Coimmunoprecipitation of polycystin-1 with junctional complex proteins. (a) Immunoprecipitation of HPAC cell lysates with affinity-purified antibody to polycystin-1. Each panel is an immunoblot probed with antibody to the protein named at the top of the panel. In each panel, the left lane is an aliquot of the cell lysate (lysate). The middle and right lanes were immunoprecipitated with affinity-purified antibody against polycystin-1 in the absence (–) or presence (+) of the immunizing peptide. Each set of samples was probed with antibody to E-cadherin, α-catenin, β-catenin, γ-catenin, β₁-integrin, or FAK. Note that E-cadherin and the catenins coprecipitated with polycystin-1 only in the absence of competing peptide. The doublet of 120 kDa and 140 kDa in the lysate probed with antibody to β₁-integrin represents reduced (140 kDa) and unreduced (120 kDa) β₁-integrin. Results are representative of at least 5 independent experiments. (b) Double immunoprecipitation of metabolically labeled HPAC lysates with antibodies to E-cadherin or β-catenin (first immunoprecipitation) followed by affinity-purified antibody to polycystin-1 (second immunoprecipitation). The left pair of lanes shows the first immunoprecipitation with monoclonal antibody to β-catenin (β-cat) or E-cadherin (E-cad). Note the high-molecular-weight polypeptide that is precipitated as part of the complex. The center pair of lanes shows the reimmunoprecipitation of the complex with affinity-purified antibody to polycystin-1. The high-molecular-weight polypeptide seen in the left panels was reprecipitated by polycystin antibody and is therefore polycystin-1. Note that some of the E-cadherin/catenin complex remains associated with polycystin-1 (arrows). The right pair of lanes shows control experiments performed on aliquots of the same HPAC lysate. The lane marked “PKD1” was precipitated with affinity-purified antibody to polycystin-1. The lane marked “IgG” was precipitated with the same concentration of nonimmune rabbit anti-mouse IgG. This figure is a single gel.
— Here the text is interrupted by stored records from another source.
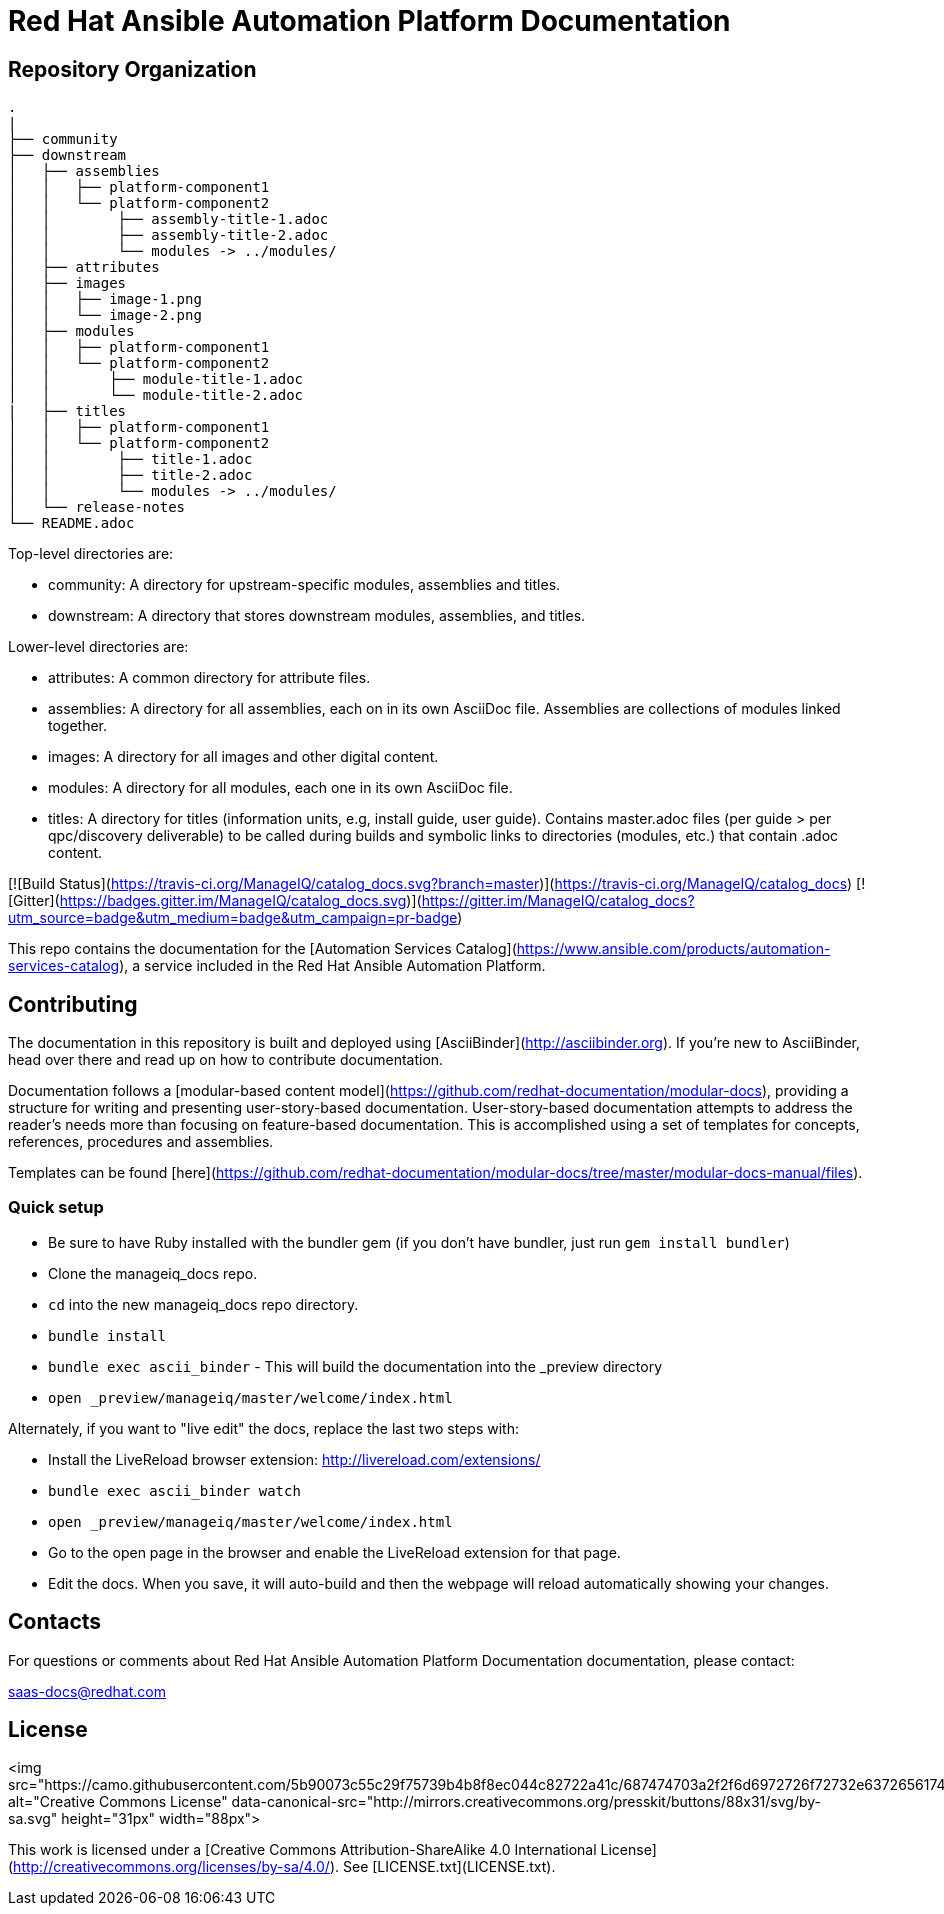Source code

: # Red Hat Ansible Automation Platform Documentation

[THIS IS A WORK IN PROGRESS]

= Repository Organization

....
.
|
├── community
├── downstream
│   ├── assemblies
│   │   ├── platform-component1
│   │   └── platform-component2
│   │        ├── assembly-title-1.adoc
│   │        ├── assembly-title-2.adoc
│   │        └── modules -> ../modules/
│   ├── attributes
│   ├── images
│   │   ├── image-1.png
│   │   └── image-2.png
│   ├── modules
│   │   ├── platform-component1
│   │   └── platform-component2
│   │       ├── module-title-1.adoc
│   │       └── module-title-2.adoc
|   ├── titles
│   │   ├── platform-component1
│   │   └── platform-component2
│   │        ├── title-1.adoc
│   │        ├── title-2.adoc
│   │        └── modules -> ../modules/
│   └── release-notes
└── README.adoc
....

Top-level directories are:
 
* community: A directory for upstream-specific modules, assemblies and titles.
* downstream: A directory that stores downstream modules, assemblies, and titles. 

Lower-level directories are:

* attributes: A common directory for attribute files.
* assemblies: A directory for all assemblies, each on in its own AsciiDoc file. Assemblies are collections of modules linked together. 
* images: A directory for all images and other digital content.
* modules: A directory for all modules, each one in its own AsciiDoc file.
* titles: A directory for titles (information units, e.g, install guide, user guide). Contains master.adoc files (per guide > per qpc/discovery deliverable) to be called during builds and symbolic links to directories (modules, etc.) that contain .adoc content.


[![Build Status](https://travis-ci.org/ManageIQ/catalog_docs.svg?branch=master)](https://travis-ci.org/ManageIQ/catalog_docs)
[![Gitter](https://badges.gitter.im/ManageIQ/catalog_docs.svg)](https://gitter.im/ManageIQ/catalog_docs?utm_source=badge&utm_medium=badge&utm_campaign=pr-badge)

This repo contains the documentation for the [Automation Services Catalog](https://www.ansible.com/products/automation-services-catalog), a service included in the Red Hat Ansible Automation Platform. 

## Contributing

The documentation in this repository is built and deployed using [AsciiBinder](http://asciibinder.org).  If you're new to AsciiBinder, head over there and read up on how to contribute documentation.

Documentation follows a [modular-based content model](https://github.com/redhat-documentation/modular-docs), providing a structure for writing and presenting user-story-based documentation. User-story-based documentation attempts to address the reader's needs more than focusing on feature-based documentation. This is accomplished using a set of templates for concepts, references, procedures and assemblies. 

Templates can be found [here](https://github.com/redhat-documentation/modular-docs/tree/master/modular-docs-manual/files). 



### Quick setup

* Be sure to have Ruby installed with the bundler gem (if you don't have bundler, just run `gem install bundler`)
* Clone the manageiq_docs repo.
* `cd` into the new manageiq_docs repo directory.
* `bundle install`
* `bundle exec ascii_binder` - This will build the documentation into the _preview directory
* `open _preview/manageiq/master/welcome/index.html`

Alternately, if you want to "live edit" the docs, replace the last two steps with:

* Install the LiveReload browser extension: http://livereload.com/extensions/
* `bundle exec ascii_binder watch`
* `open _preview/manageiq/master/welcome/index.html`
* Go to the open page in the browser and enable the LiveReload extension for that page.
* Edit the docs.  When you save, it will auto-build and then the webpage will reload automatically showing your changes.

## Contacts

For questions or comments about Red Hat Ansible Automation Platform Documentation documentation, please contact:

saas-docs@redhat.com


## License

<img src="https://camo.githubusercontent.com/5b90073c55c29f75739b4b8f8ec044c82722a41c/687474703a2f2f6d6972726f72732e6372656174697665636f6d6d6f6e732e6f72672f70726573736b69742f627574746f6e732f38387833312f7376672f62792d73612e737667" alt="Creative Commons License" data-canonical-src="http://mirrors.creativecommons.org/presskit/buttons/88x31/svg/by-sa.svg" height="31px" width="88px">

This work is licensed under a [Creative Commons Attribution-ShareAlike 4.0 International License](http://creativecommons.org/licenses/by-sa/4.0/).
See [LICENSE.txt](LICENSE.txt).
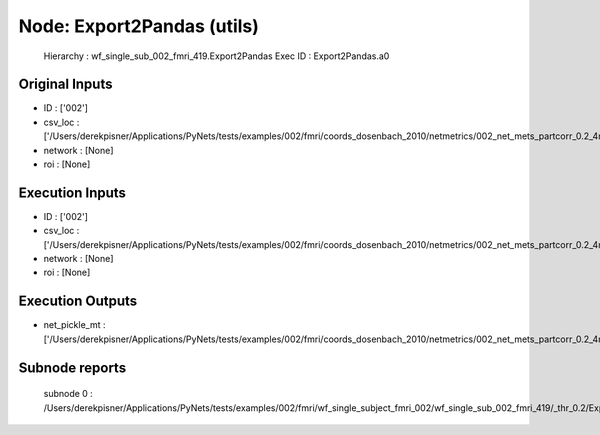 Node: Export2Pandas (utils)
===========================


 Hierarchy : wf_single_sub_002_fmri_419.Export2Pandas
 Exec ID : Export2Pandas.a0


Original Inputs
---------------


* ID : ['002']
* csv_loc : ['/Users/derekpisner/Applications/PyNets/tests/examples/002/fmri/coords_dosenbach_2010/netmetrics/002_net_mets_partcorr_0.2_4mm.csv']
* network : [None]
* roi : [None]

Execution Inputs
----------------


* ID : ['002']
* csv_loc : ['/Users/derekpisner/Applications/PyNets/tests/examples/002/fmri/coords_dosenbach_2010/netmetrics/002_net_mets_partcorr_0.2_4mm.csv']
* network : [None]
* roi : [None]


Execution Outputs
-----------------


* net_pickle_mt : ['/Users/derekpisner/Applications/PyNets/tests/examples/002/fmri/coords_dosenbach_2010/netmetrics/002_net_mets_partcorr_0.2_4mm']


Subnode reports
---------------


 subnode 0 : /Users/derekpisner/Applications/PyNets/tests/examples/002/fmri/wf_single_subject_fmri_002/wf_single_sub_002_fmri_419/_thr_0.2/Export2Pandas/mapflow/_Export2Pandas0/_report/report.rst

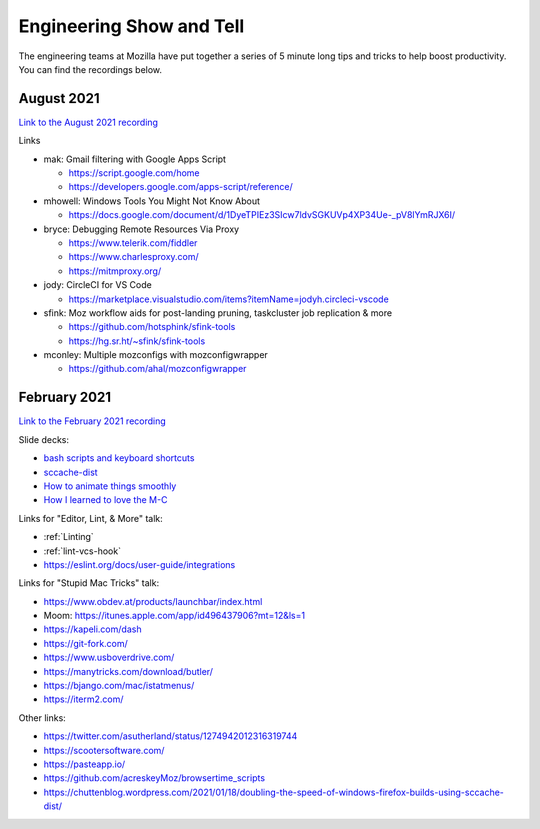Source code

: Engineering Show and Tell
=========================

The engineering teams at Mozilla have put together a series of 5 minute long
tips and tricks to help boost productivity. You can find the recordings below.

August 2021
-----------

`Link to the August 2021 recording <https://mozilla.hosted.panopto.com/Panopto/Pages/Viewer.aspx?id=bd0c503d-903f-4829-9c9d-ad7c011cee9b>`_

Links

- mak: Gmail filtering with Google Apps Script

  - https://script.google.com/home
  - https://developers.google.com/apps-script/reference/

- mhowell: Windows Tools You Might Not Know About

  - https://docs.google.com/document/d/1DyeTPIEz3SIcw7ldvSGKUVp4XP34Ue-_pV8lYmRJX6I/

- bryce: Debugging Remote Resources Via Proxy

  - https://www.telerik.com/fiddler
  - https://www.charlesproxy.com/
  - https://mitmproxy.org/

- jody: CircleCI for VS Code

  - https://marketplace.visualstudio.com/items?itemName=jodyh.circleci-vscode

- sfink: Moz workflow aids for post-landing pruning, taskcluster job replication & more

  - https://github.com/hotsphink/sfink-tools
  - https://hg.sr.ht/~sfink/sfink-tools

- mconley: Multiple mozconfigs with mozconfigwrapper

  - https://github.com/ahal/mozconfigwrapper

February 2021
-------------

`Link to the February 2021 recording <https://mozilla.zoom.us/rec/share/RvN62-Y3ByGmeyQChmsqXy6WXAE3iJETeB2yNj1xq4-z3c80ewwFaz-EAVnoHSo-.8FbmZF3nQEWBPFSr>`_

Slide decks:

- `bash scripts and keyboard shortcuts <https://docs.google.com/presentation/d/1T8z99Hy0rI-_W3wJIZsG-edKRiicxgl-QeBoJuM90qQ/edit?usp=sharing>`_
- `sccache-dist <https://docs.google.com/presentation/d/1_mN5rgV2LrzRKEOn06j4uaryYC9zRQJOdomgeBrJ8RA/edit#slide=id.g832b271044_1_1173>`_
- `How to animate things smoothly <https://docs.google.com/presentation/d/11csNTR1GnVs2BdjN1alJcTbjXMhKyhpv9GIx2jNMJ6U/edit#slide=id.p>`_
- `How I learned to love the M-C <https://docs.google.com/presentation/d/13O06nyDWqfbZyLeGRdLztd234zJ2SQcJu7LkBFDLnYg/edit?usp=sharing>`_

Links for "Editor, Lint, & More" talk:

- :ref:`Linting`
- :ref:`lint-vcs-hook`
- https://eslint.org/docs/user-guide/integrations

Links for "Stupid Mac Tricks" talk:

- https://www.obdev.at/products/launchbar/index.html
- Moom: https://itunes.apple.com/app/id496437906?mt=12&ls=1
- https://kapeli.com/dash
- https://git-fork.com/
- https://www.usboverdrive.com/
- https://manytricks.com/download/butler/
- https://bjango.com/mac/istatmenus/
- https://iterm2.com/

Other links:

- https://twitter.com/asutherland/status/1274942012316319744
- https://scootersoftware.com/
- https://pasteapp.io/
- https://github.com/acreskeyMoz/browsertime_scripts
- https://chuttenblog.wordpress.com/2021/01/18/doubling-the-speed-of-windows-firefox-builds-using-sccache-dist/
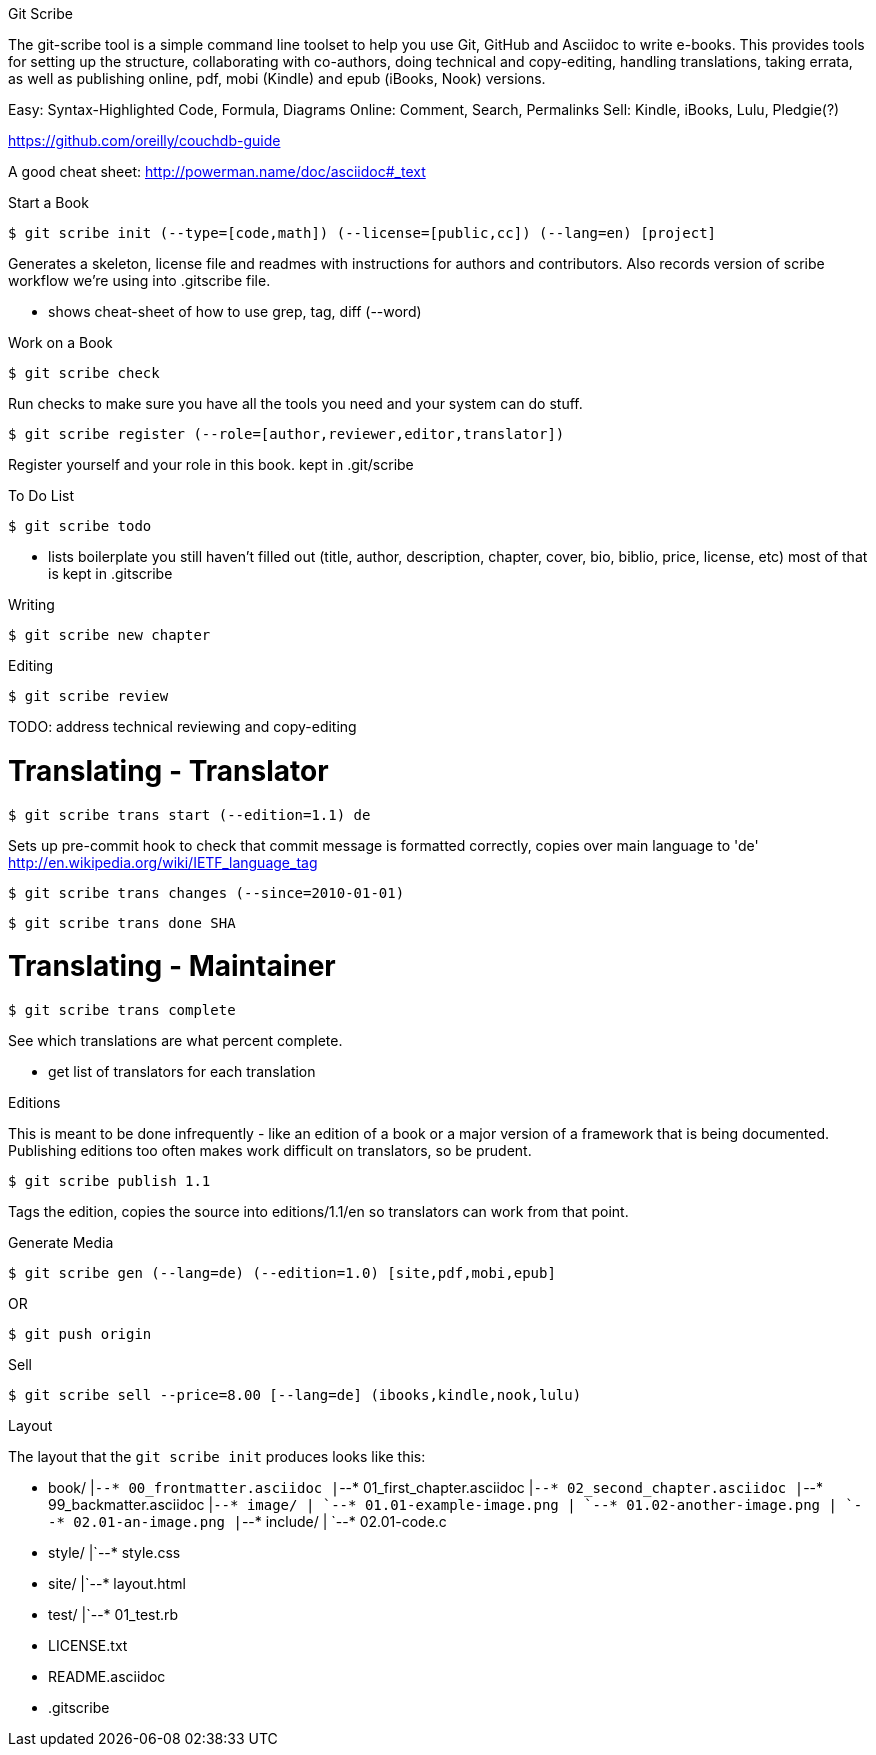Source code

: Git Scribe
===================

The git-scribe tool is a simple command line toolset to help you use Git, GitHub and Asciidoc
to write e-books.  This provides tools for setting up the structure, collaborating with co-authors,
doing technical and copy-editing, handling translations, taking errata, as well as publishing 
online, pdf, mobi (Kindle) and epub (iBooks, Nook) versions.

Easy: Syntax-Highlighted Code, Formula, Diagrams
Online: Comment, Search, Permalinks
Sell: Kindle, iBooks, Lulu, Pledgie(?)

https://github.com/oreilly/couchdb-guide

A good cheat sheet: http://powerman.name/doc/asciidoc#_text

Start a Book
===================

    $ git scribe init (--type=[code,math]) (--license=[public,cc]) (--lang=en) [project]

Generates a skeleton, license file and readmes with instructions for authors and contributors.
Also records version of scribe workflow we're using into .gitscribe file.

* shows cheat-sheet of how to use grep, tag, diff (--word)

Work on a Book
===================

    $ git scribe check

Run checks to make sure you have all the tools you need and your system can do stuff.

    $ git scribe register (--role=[author,reviewer,editor,translator])

Register yourself and your role in this book.
  kept in .git/scribe

To Do List
===================

    $ git scribe todo

* lists boilerplate you still haven't filled out 
  (title, author, description, chapter, cover, bio, biblio, price, license, etc)
  most of that is kept in .gitscribe

Writing
===================

    $ git scribe new chapter

Editing
===================

    $ git scribe review

TODO: address technical reviewing and copy-editing

Translating - Translator
========================

    $ git scribe trans start (--edition=1.1) de

Sets up pre-commit hook to check that commit message is formatted correctly, copies over main language to 'de'
http://en.wikipedia.org/wiki/IETF_language_tag

    $ git scribe trans changes (--since=2010-01-01)

    $ git scribe trans done SHA

Translating - Maintainer
========================

    $ git scribe trans complete

See which translations are what percent complete.

- get list of translators for each translation

Editions
===================

This is meant to be done infrequently - like an edition of a book or a major version of a framework that is
being documented.  Publishing editions too often makes work difficult on translators, so be prudent.

    $ git scribe publish 1.1

Tags the edition, copies the source into editions/1.1/en so translators can work from that point.

Generate Media
===================

    $ git scribe gen (--lang=de) (--edition=1.0) [site,pdf,mobi,epub]

OR

    $ git push origin

Sell
===================

    $ git scribe sell --price=8.00 [--lang=de] (ibooks,kindle,nook,lulu)


Layout
===================

The layout that the `git scribe init` produces looks like this:

* book/
|`--* 00_frontmatter.asciidoc
|`--* 01_first_chapter.asciidoc
|`--* 02_second_chapter.asciidoc
|`--* 99_backmatter.asciidoc
|`--* image/
|    `--* 01.01-example-image.png
|    `--* 01.02-another-image.png
|    `--* 02.01-an-image.png
|`--* include/
|    `--* 02.01-code.c
* style/
|`--* style.css
* site/
|`--* layout.html
* test/
|`--* 01_test.rb
* LICENSE.txt
* README.asciidoc
* .gitscribe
The results are representative of 3 independent experiments.

Figure 4

Sucrose density gradient centrifugation of HPAC cell lysates. Top: Distribution of polycystin-1, β-catenin, and actin within the gradient. Polycystin-1 was detected by immunoprecipitation and PhosphorImager analysis (Molecular Dynamics). Immunoblotting was used to detect β-catenin and actin. Results are representative of 3 independent experiments. Bottom: Distribution of β-catenin, FAK, and complexes of β-catenin and polycystin-1 within gradient. The distributions of β-catenin and FAK were determined by immunoblotting. The distributions of complexes containing polycystin-1 and either β-catenin or FAK were determined by immunoprecipitating each fraction of the gradient with affinity-purified antibodies to polycystin-1 and probing immunoblots of the precipitates with antibodies to β-catenin (IP: polycystin-1, blot: β-catenin) or FAK (IP: polycystin-1, blot: FAK). No FAK was coprecipitated with polycystin-1. Results are representative of 3 independent experiments.

Figure 5

Confocal images of sections of human fetal kidney stained with antibody to polycystin-1 (red) and either β₁-integrin (a) or FAK (green) (b). Only the dual-scanned images are shown. The areas where polycystin-1 colocalized with β₁-integrin (a) are yellow. Polycystin-1 was expressed only in the epithelial structures of the ureteric bud and the S-shaped body (arrowheads), whereas β₁-integrin was ubiquitously expressed in both the epithelia (yellow staining due to colocalization with polycystin-1) and the surrounding mesenchyme (green staining, because polycystin-1 is not expressed in the mesenchyme). The absence of yellow staining in (b) shows that polycystin-1 did not colocalize with FAK.